Real engineering is feasible without modeling. Models enable us to build computational, accurate, and calculated engineering artifacts. The elements of a general metamodel for the modeling problem include the system under study (SUS), the modeling point of view, the modeler, and the modeling language. Therefore, software engineering methods, tools, languages, and approaches can be evaluated based on these four basic components, which are inherent in the modeling problem.

- For what SUS does this language is suitable?
- What modeling points of view does the model support?
- Which modelers can do easily utilize this tool? And
- What is the mode of expression, symbolism, semiotics, semantics, structure, and construction of the modeling language?

In this area, the modeling perspective can be considered as one of the important aspects of evaluation. The classic and basic modeling perspectives in system engineering and software engineering include attributes, functions, structural and static perspectives (e.g., the main UML Class diagram), behavioral and dynamics perspectives (e.g., the main UML activity diagram), the generative perspective (e.g., generative grammars), the causal perspective (e.g., the cause and effect relationships diagram), the evolutionary perspective (e.g., the evolutionary appearance), and so on. The problem can be viewed from any perspective. The number of perspectives can be infinite in considering composite, multidimensional, and specific perspectives of the problem and scope.
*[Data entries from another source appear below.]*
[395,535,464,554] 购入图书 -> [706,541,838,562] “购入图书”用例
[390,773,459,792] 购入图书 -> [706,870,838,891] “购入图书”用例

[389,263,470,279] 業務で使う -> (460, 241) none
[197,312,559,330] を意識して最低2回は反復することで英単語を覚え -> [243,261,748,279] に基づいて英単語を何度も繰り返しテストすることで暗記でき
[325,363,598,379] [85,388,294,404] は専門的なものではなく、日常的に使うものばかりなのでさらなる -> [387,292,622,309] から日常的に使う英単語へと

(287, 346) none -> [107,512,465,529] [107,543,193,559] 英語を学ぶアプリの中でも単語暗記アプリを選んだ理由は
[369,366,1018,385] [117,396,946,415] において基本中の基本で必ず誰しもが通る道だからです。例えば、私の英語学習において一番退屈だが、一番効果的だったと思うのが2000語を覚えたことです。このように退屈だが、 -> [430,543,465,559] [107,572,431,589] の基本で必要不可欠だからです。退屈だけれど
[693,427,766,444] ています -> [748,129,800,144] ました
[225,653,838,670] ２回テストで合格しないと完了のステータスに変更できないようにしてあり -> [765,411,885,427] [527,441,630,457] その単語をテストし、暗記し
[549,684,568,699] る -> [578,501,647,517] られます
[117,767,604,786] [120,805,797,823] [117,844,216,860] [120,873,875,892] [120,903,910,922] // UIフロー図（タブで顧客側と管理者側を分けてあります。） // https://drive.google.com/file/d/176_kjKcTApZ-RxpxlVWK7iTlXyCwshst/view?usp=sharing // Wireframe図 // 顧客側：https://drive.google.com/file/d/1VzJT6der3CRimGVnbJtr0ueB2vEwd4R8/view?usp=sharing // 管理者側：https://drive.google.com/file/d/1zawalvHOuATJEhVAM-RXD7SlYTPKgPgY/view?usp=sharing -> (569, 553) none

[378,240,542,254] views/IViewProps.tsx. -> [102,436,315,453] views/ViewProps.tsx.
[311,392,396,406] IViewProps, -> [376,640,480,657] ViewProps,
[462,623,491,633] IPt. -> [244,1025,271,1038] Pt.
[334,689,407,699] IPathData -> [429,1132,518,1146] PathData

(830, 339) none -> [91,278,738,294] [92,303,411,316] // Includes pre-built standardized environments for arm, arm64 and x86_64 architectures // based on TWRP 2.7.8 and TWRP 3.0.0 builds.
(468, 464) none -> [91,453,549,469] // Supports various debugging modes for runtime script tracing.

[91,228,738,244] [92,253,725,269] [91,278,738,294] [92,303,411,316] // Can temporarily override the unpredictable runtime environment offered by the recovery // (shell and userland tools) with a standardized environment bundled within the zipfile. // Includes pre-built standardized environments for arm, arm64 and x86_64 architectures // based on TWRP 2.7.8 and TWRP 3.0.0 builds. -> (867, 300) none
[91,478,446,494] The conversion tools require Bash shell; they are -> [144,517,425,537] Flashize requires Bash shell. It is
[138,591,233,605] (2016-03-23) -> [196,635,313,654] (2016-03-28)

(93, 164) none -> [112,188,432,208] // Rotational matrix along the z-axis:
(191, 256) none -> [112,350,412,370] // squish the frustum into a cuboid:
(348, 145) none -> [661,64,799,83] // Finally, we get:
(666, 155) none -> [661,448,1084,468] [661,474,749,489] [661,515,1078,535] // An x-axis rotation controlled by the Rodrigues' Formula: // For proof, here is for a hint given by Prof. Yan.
One of the important perspectives for modern, complex, complex adaptive, and multi-agent systems is the perspective of "agents and coordination and interaction between them", which can be termed the coordination perspective. For complex systems (including human, organizational, physical, cyber, software, etc.) the protocol and the logic of interaction and coordination between the autonomous, orthogonal, interacting, and concurrent factors that play a role in the system should be somehow modeled. Furthermore, the logic governing the affairs and complexities of the system should be expressed globally and intersectionally.